Hard man now the head manMark Robinson | August 27, 2009
THE Essendon half-back line of 2000 was Hardwick, Wallis, Solomon. Tough, uncompromising, snipey, all of them.
The first bloke particularly was thought to have white line fever.
As for him being an AFL coach, Dean Wallis, assistant coach of Fremantle, thinks it bizarre.
"Amazing and bizarre," Wallis said yesterday. "For someone who hated training, who hated meetings, who hated all things other than playing the game, gone a full circle to be now a senior AFL coach, and all my teammates and anyone who knows Damien Hardwick would've thought, 'S..t'.
"He was bizarre when it came to training, he hated hot and colds, hated recovery, 'this is bulls..t, why are we doing this for, bloody hell, this is crap, what are we doing'.

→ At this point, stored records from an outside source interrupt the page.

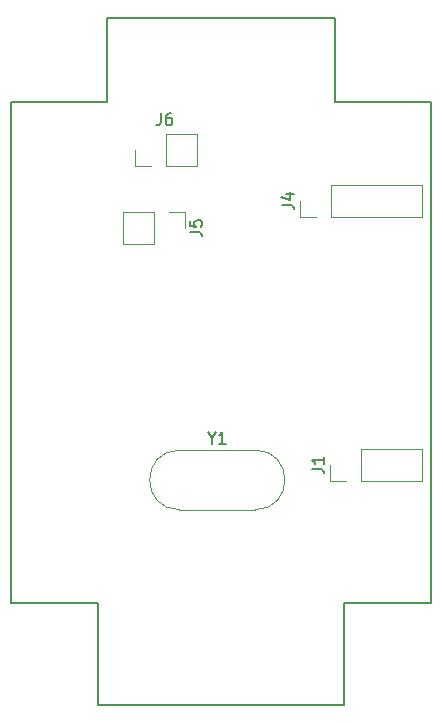
<source format=gbr>
%TF.GenerationSoftware,KiCad,Pcbnew,(5.0.2)-1*%
%TF.CreationDate,2019-05-13T13:04:59+03:00*%
%TF.ProjectId,timer,74696d65-722e-46b6-9963-61645f706362,rev?*%
%TF.SameCoordinates,Original*%
%TF.FileFunction,Legend,Top*%
%TF.FilePolarity,Positive*%
%FSLAX46Y46*%
G04 Gerber Fmt 4.6, Leading zero omitted, Abs format (unit mm)*
G04 Created by KiCad (PCBNEW (5.0.2)-1) date 13.05.2019 13:04:59*
%MOMM*%
%LPD*%
G01*
G04 APERTURE LIST*
%ADD10C,0.150000*%
%ADD11C,0.120000*%
G04 APERTURE END LIST*
D10*
X54102000Y-32004000D02*
X62230000Y-32004000D01*
X54102000Y-24892000D02*
X54102000Y-32004000D01*
X34798000Y-32004000D02*
X34798000Y-24892000D01*
X26670000Y-32004000D02*
X34798000Y-32004000D01*
X62230000Y-74422000D02*
X54864000Y-74422000D01*
X54864000Y-74422000D02*
X54864000Y-83058000D01*
X34036000Y-74422000D02*
X34036000Y-83058000D01*
X26670000Y-74422000D02*
X34036000Y-74422000D01*
X26670000Y-74422000D02*
X26670000Y-32004000D01*
X54864000Y-83058000D02*
X34036000Y-83058000D01*
X62230000Y-32004000D02*
X62230000Y-74422000D01*
X34798000Y-24892000D02*
X54102000Y-24892000D01*
D11*
X61401000Y-64068000D02*
X61401000Y-61408000D01*
X56261000Y-64068000D02*
X61401000Y-64068000D01*
X56261000Y-61408000D02*
X61401000Y-61408000D01*
X56261000Y-64068000D02*
X56261000Y-61408000D01*
X54991000Y-64068000D02*
X53661000Y-64068000D01*
X53661000Y-64068000D02*
X53661000Y-62738000D01*
X61401000Y-41716000D02*
X61401000Y-39056000D01*
X53721000Y-41716000D02*
X61401000Y-41716000D01*
X53721000Y-39056000D02*
X61401000Y-39056000D01*
X53721000Y-41716000D02*
X53721000Y-39056000D01*
X52451000Y-41716000D02*
X51121000Y-41716000D01*
X51121000Y-41716000D02*
X51121000Y-40386000D01*
X36135000Y-41342000D02*
X36135000Y-44002000D01*
X38735000Y-41342000D02*
X36135000Y-41342000D01*
X38735000Y-44002000D02*
X36135000Y-44002000D01*
X38735000Y-41342000D02*
X38735000Y-44002000D01*
X40005000Y-41342000D02*
X41335000Y-41342000D01*
X41335000Y-41342000D02*
X41335000Y-42672000D01*
X42351000Y-37398000D02*
X42351000Y-34738000D01*
X39751000Y-37398000D02*
X42351000Y-37398000D01*
X39751000Y-34738000D02*
X42351000Y-34738000D01*
X39751000Y-37398000D02*
X39751000Y-34738000D01*
X38481000Y-37398000D02*
X37151000Y-37398000D01*
X37151000Y-37398000D02*
X37151000Y-36068000D01*
X40896000Y-61483000D02*
X47296000Y-61483000D01*
X40896000Y-66533000D02*
X47296000Y-66533000D01*
X40896000Y-66533000D02*
G75*
G02X40896000Y-61483000I0J2525000D01*
G01*
X47296000Y-66533000D02*
G75*
G03X47296000Y-61483000I0J2525000D01*
G01*
D10*
X52113380Y-63071333D02*
X52827666Y-63071333D01*
X52970523Y-63118952D01*
X53065761Y-63214190D01*
X53113380Y-63357047D01*
X53113380Y-63452285D01*
X53113380Y-62071333D02*
X53113380Y-62642761D01*
X53113380Y-62357047D02*
X52113380Y-62357047D01*
X52256238Y-62452285D01*
X52351476Y-62547523D01*
X52399095Y-62642761D01*
X49573380Y-40719333D02*
X50287666Y-40719333D01*
X50430523Y-40766952D01*
X50525761Y-40862190D01*
X50573380Y-41005047D01*
X50573380Y-41100285D01*
X49906714Y-39814571D02*
X50573380Y-39814571D01*
X49525761Y-40052666D02*
X50240047Y-40290761D01*
X50240047Y-39671714D01*
X41787380Y-43005333D02*
X42501666Y-43005333D01*
X42644523Y-43052952D01*
X42739761Y-43148190D01*
X42787380Y-43291047D01*
X42787380Y-43386285D01*
X41787380Y-42052952D02*
X41787380Y-42529142D01*
X42263571Y-42576761D01*
X42215952Y-42529142D01*
X42168333Y-42433904D01*
X42168333Y-42195809D01*
X42215952Y-42100571D01*
X42263571Y-42052952D01*
X42358809Y-42005333D01*
X42596904Y-42005333D01*
X42692142Y-42052952D01*
X42739761Y-42100571D01*
X42787380Y-42195809D01*
X42787380Y-42433904D01*
X42739761Y-42529142D01*
X42692142Y-42576761D01*
X39290666Y-32980380D02*
X39290666Y-33694666D01*
X39243047Y-33837523D01*
X39147809Y-33932761D01*
X39004952Y-33980380D01*
X38909714Y-33980380D01*
X40195428Y-32980380D02*
X40004952Y-32980380D01*
X39909714Y-33028000D01*
X39862095Y-33075619D01*
X39766857Y-33218476D01*
X39719238Y-33408952D01*
X39719238Y-33789904D01*
X39766857Y-33885142D01*
X39814476Y-33932761D01*
X39909714Y-33980380D01*
X40100190Y-33980380D01*
X40195428Y-33932761D01*
X40243047Y-33885142D01*
X40290666Y-33789904D01*
X40290666Y-33551809D01*
X40243047Y-33456571D01*
X40195428Y-33408952D01*
X40100190Y-33361333D01*
X39909714Y-33361333D01*
X39814476Y-33408952D01*
X39766857Y-33456571D01*
X39719238Y-33551809D01*
X43619809Y-60459190D02*
X43619809Y-60935380D01*
X43286476Y-59935380D02*
X43619809Y-60459190D01*
X43953142Y-59935380D01*
X44810285Y-60935380D02*
X44238857Y-60935380D01*
X44524571Y-60935380D02*
X44524571Y-59935380D01*
X44429333Y-60078238D01*
X44334095Y-60173476D01*
X44238857Y-60221095D01*
M02*

</source>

"He just wanted to play the game, he was anal. He crossed that white line and all he worried about was playing footy - just give me a jumper, give me a footy and let me go and beat up the opposition."
He was good at that, Hardwick, the beating up and the aggression, but that undersells him as a player.
He played 207 games, kicked 14 goals, is a two-time premiership player with Essendon (2000) and Port Adelaide (2004) and was an assistant coach when Hawthorn won last year's flag.
He is an Essendon best-and-fairest winner ('98) and All-Australian (2000).
In the Bombers' premiership campaign, Hardwick was an inspirational, fearless competitor.
"I don't know what Dimma was on but as soon as he stepped over that white line, he was a different cookie. I suppose we all knew what each of us was doing, we just looked at each other gave a wink and a nod, and our philosophy back there was junkyard dogs," Wallis said.
"Anyone who came into our backyard, we'd attack them, and we did it better than most."
Wallis said Hardwick was a smiling assassin. "He'd punch you in the gob with a smile on his face," he laughed.
As a footballer, Wallis was in awe.
"We got a DVD of us about that time, around '99 and 2000, and some of the amazing work he did, just putting his body on the line, the great chase and tackles, going back with the flight of the ball and getting crunched," Wallis said.
"I remember one day in the showers after the game, Jason Johnson and Dimma were standing side by side and comparing battle scars and bruises," Wallis said. "That's how they got off on footy, seeing how beat up they could get."
Hardwick was always a "tough" footballer but he also could play.
As a youngster at Upwey-Tecoma in the Dandenongs, he used to play in the centre.
"I was coached by my old man, who was a good coach but he was very harsh," Hardwick said yesterday. "I don't think he ever gave me a best-and-fairest vote throughout my whole career.
"I think when I first started I was a centreman but I was just a bit ... the skills weren't up to it, so you always went down back if you didn't have great skills.
"Then obviously I went and learned under Denis Pagan and spent a couple of years there, got delisted at North Melbourne, went to Springvale, had my jaw broken in my first game there in three places.
"Then I was very fortunate that Denis took me across to Essendon with him, at the highly-regarded pick of 87, I was that year in the draft."
His old man and Pagan were influential figures in his career.
He told his dad on Tuesday night he had won the Richmond job. "(Dad said) "I think 'you bloody ripper' was his first one."
Pagan yesterday said he was surprised Hardwick wasn't a senior coach already.
"He was very hard and tough, uncompromising the way he played his football," he said.
"In 1992, I got the tip-toe, there were no under-19s then and I think Damien did, too.
"I went to Essendon and I rang Damien up - there were supplementary lists then.
"There wasn't a lot of interest at the start, but he played a few games in the reserves and he was outstanding, he won everyone over with his approach and desire."
After Pagan returned home to North Melbourne to start his dynasty, Hardwick was one of the foundations of which Kevin Sheedy built his.
Sheedy simplified his approach: To beat the best, you had to be tougher than the best and the best and toughest was North Melbourne. Sheedy used Hardwick, Solomon, Long, Wallis, the Johnsons, Barnard and others as, as one person put it, natural born killers.
Hardwick ended with the Bombers in 2001 and said at the time to being "disillisioned" with his transfer to Port Adelaide.
The Bombers were in salary cap strife but, later in the same year, broke with tradition and awarded Hardwick life membership after nine years service and not 10.
Hardwick said he loved the Bombers, but playing against them in a final in 2002, he got fined $8000 for starting a blue before the siren.
No one would've expected any different.